--- Input for this task ---
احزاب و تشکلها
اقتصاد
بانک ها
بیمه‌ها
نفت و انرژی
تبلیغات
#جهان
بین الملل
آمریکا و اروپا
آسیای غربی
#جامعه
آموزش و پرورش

--- Problem to work on ---
Nothing may be left out. Retype all the entries exactly.

--- Response box ---
احزاب و تشکلها
اقتصاد
بانک ها
بیمه‌ها
نفت و انرژی
تبلیغات
#جهان
بین الملل
آمریکا و اروپا
آسیای غربی
#جامعه
آموزش و پرورش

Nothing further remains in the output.